━━ Records ━━
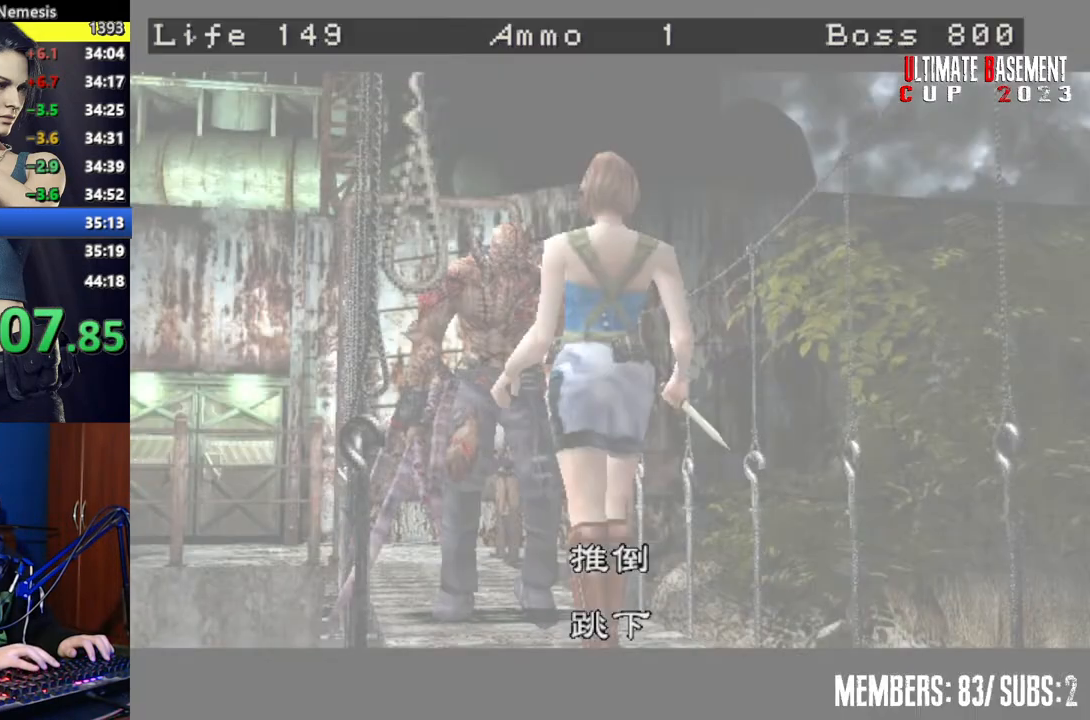
{"keys": ["shift"], "events": [[50, "semicolon", "up"], [200, "semicolon", "down"], [250, "semicolon", "up"], [350, "semicolon", "down"], [450, "semicolon", "up"]]}
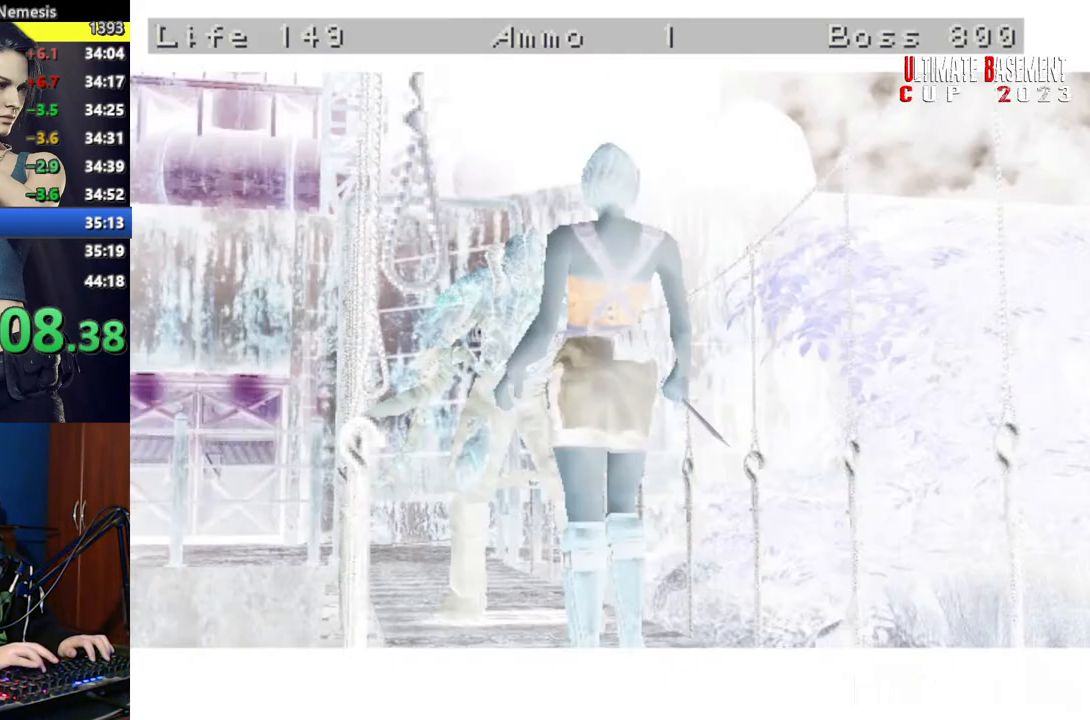
{"keys": ["shift", "w"], "events": [[400, "w", "down"]]}
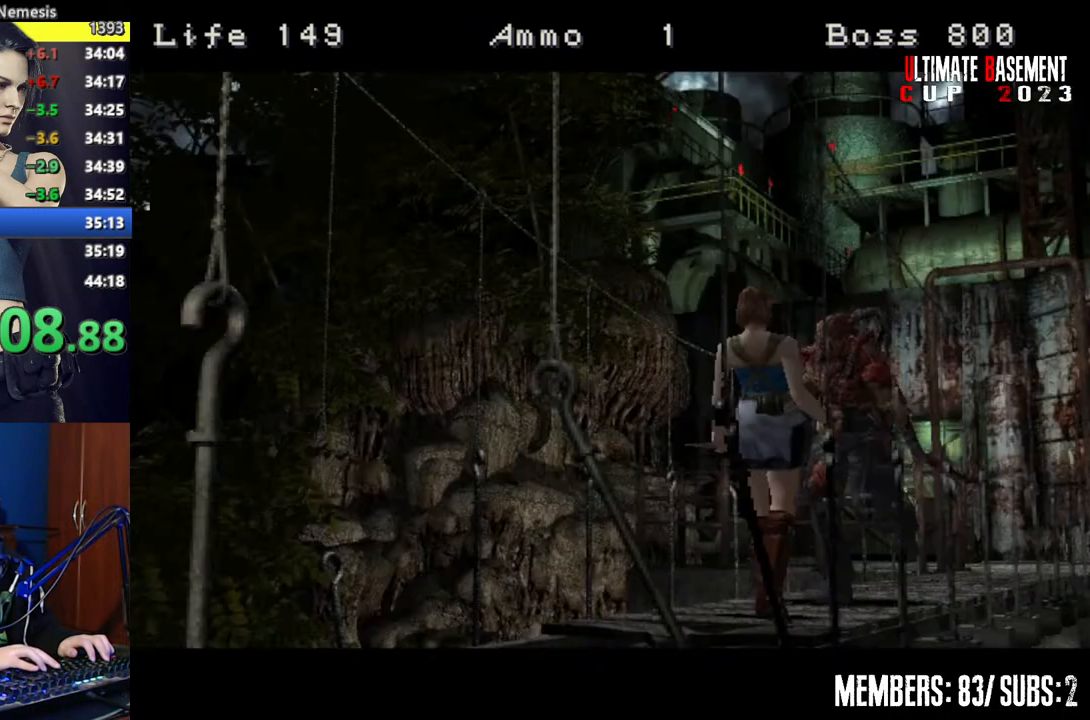
{"keys": ["shift", "w"], "events": [[50, "space", "down"], [150, "space", "up"]]}
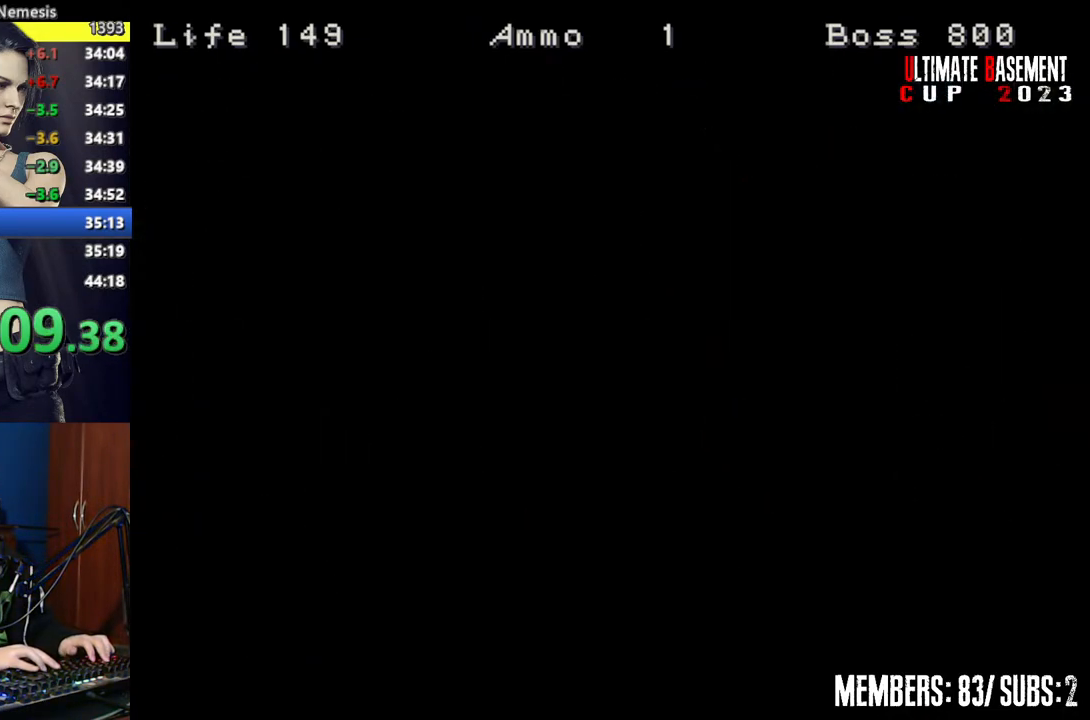
{"keys": ["shift", "w"], "events": []}
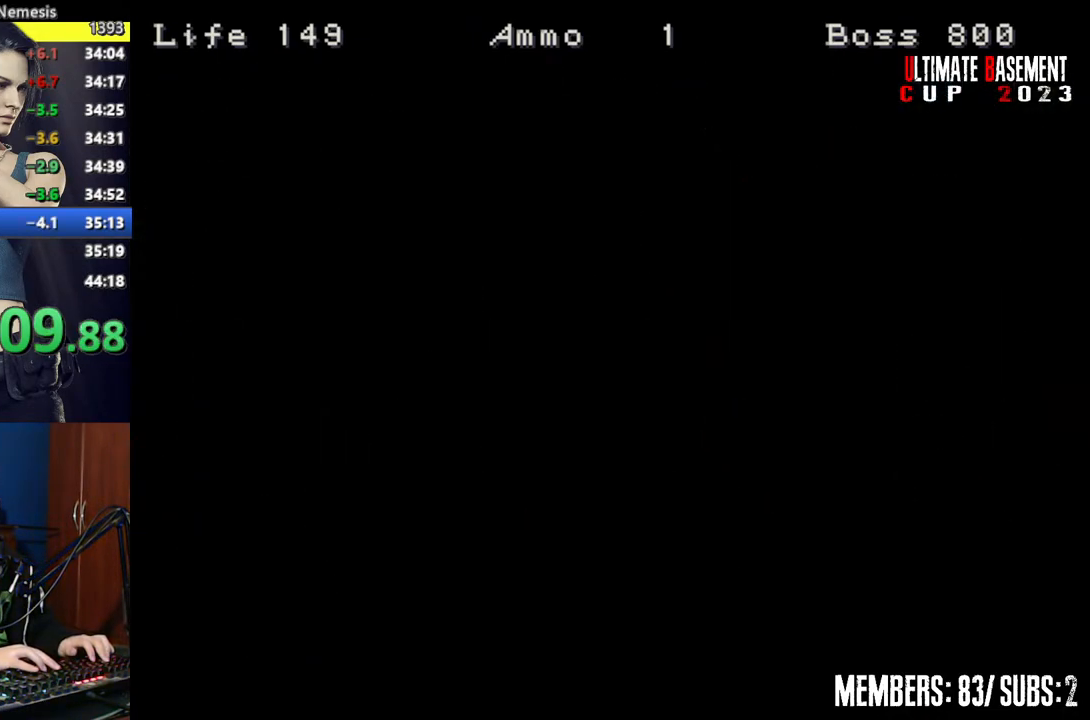
{"keys": ["shift", "w"], "events": []}
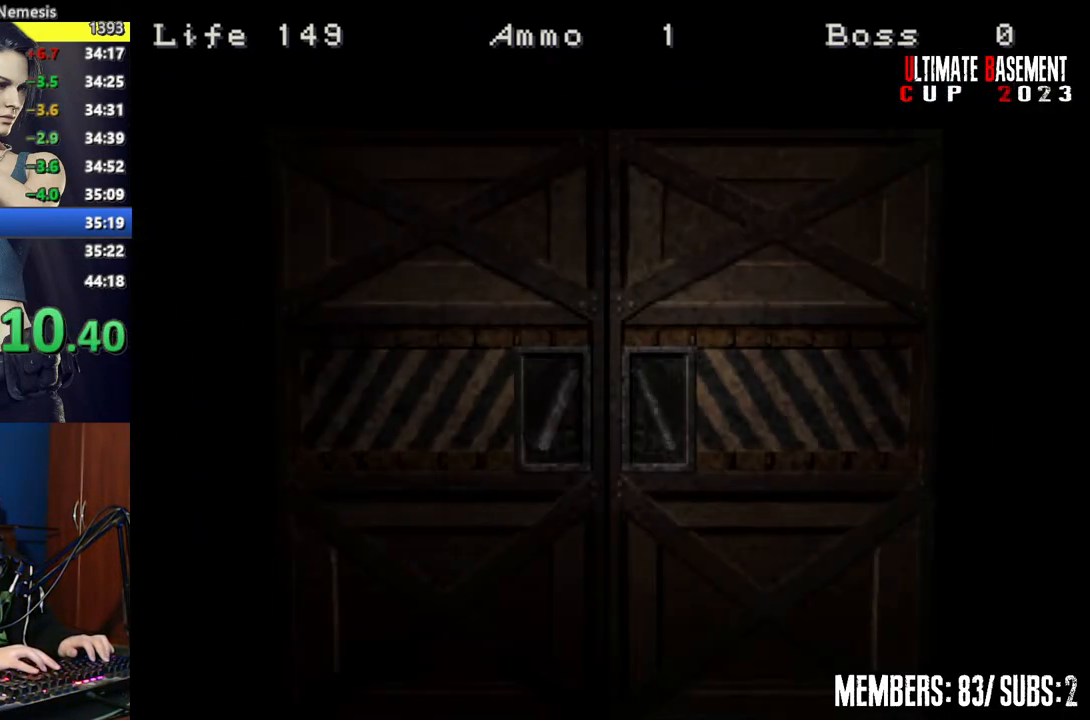
{"keys": ["shift", "space", "w"], "events": [[450, "space", "down"]]}
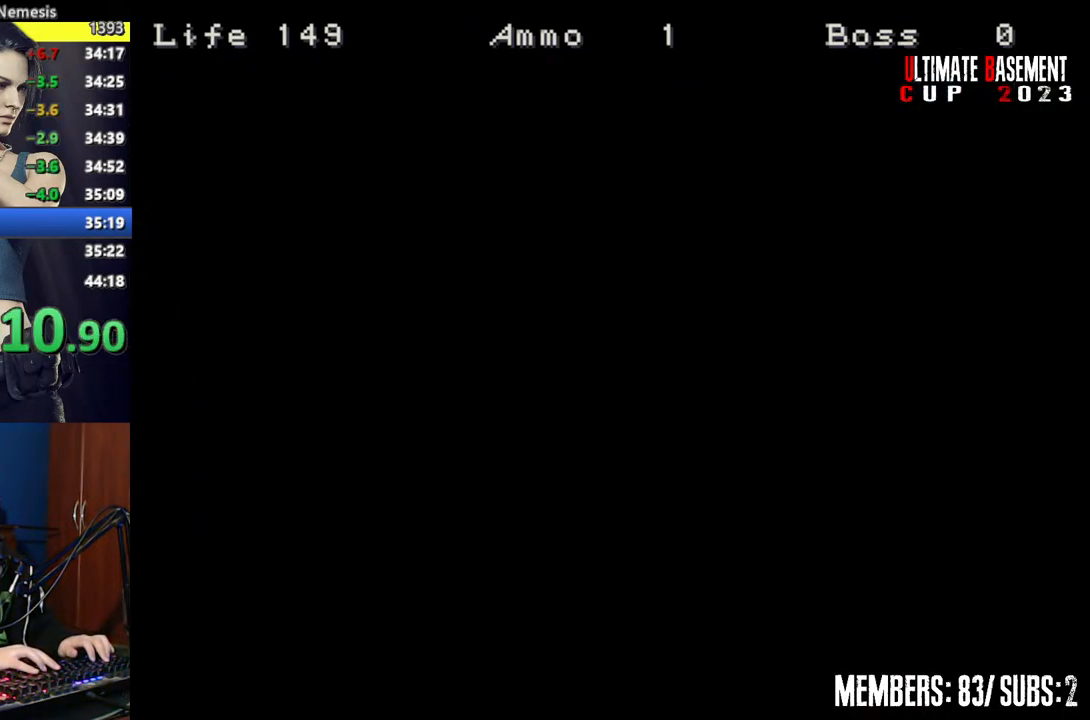
{"keys": ["shift", "w"], "events": [[100, "space", "up"]]}
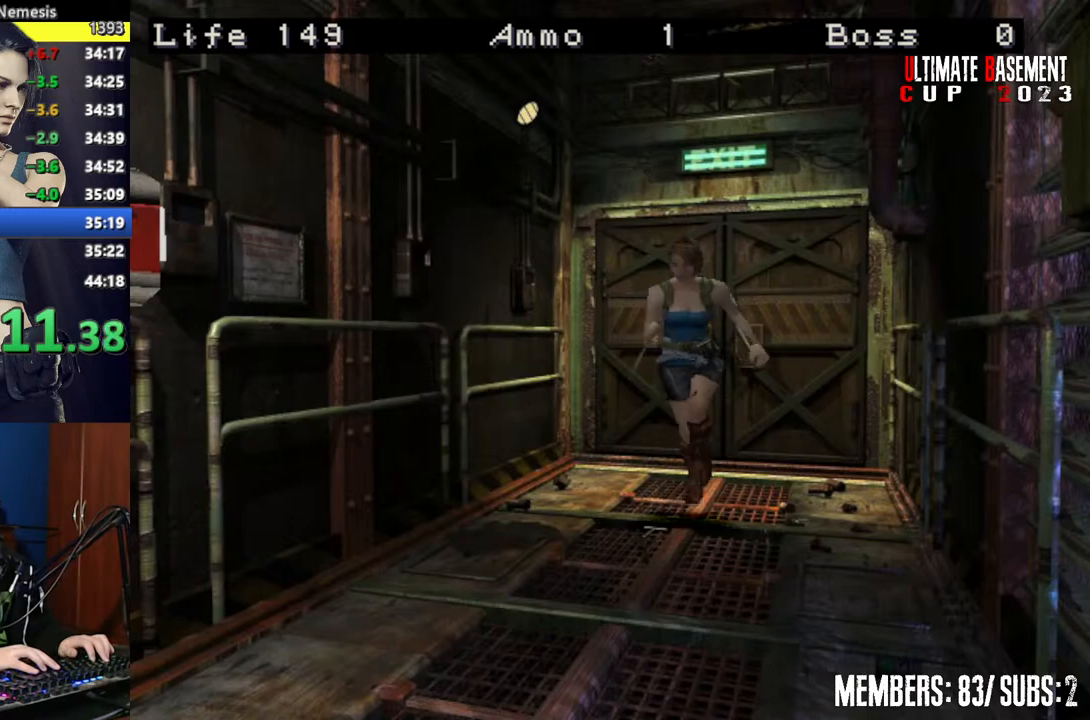
{"keys": ["shift", "w"], "events": []}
━━━
# [Problem details]
Would you please return all lines from the listing above that contain "space"?

# [Answer section]
{"keys": ["shift", "w"], "events": [[50, "space", "down"], [150, "space", "up"]]}
{"keys": ["shift", "space", "w"], "events": [[450, "space", "down"]]}
{"keys": ["shift", "w"], "events": [[100, "space", "up"]]}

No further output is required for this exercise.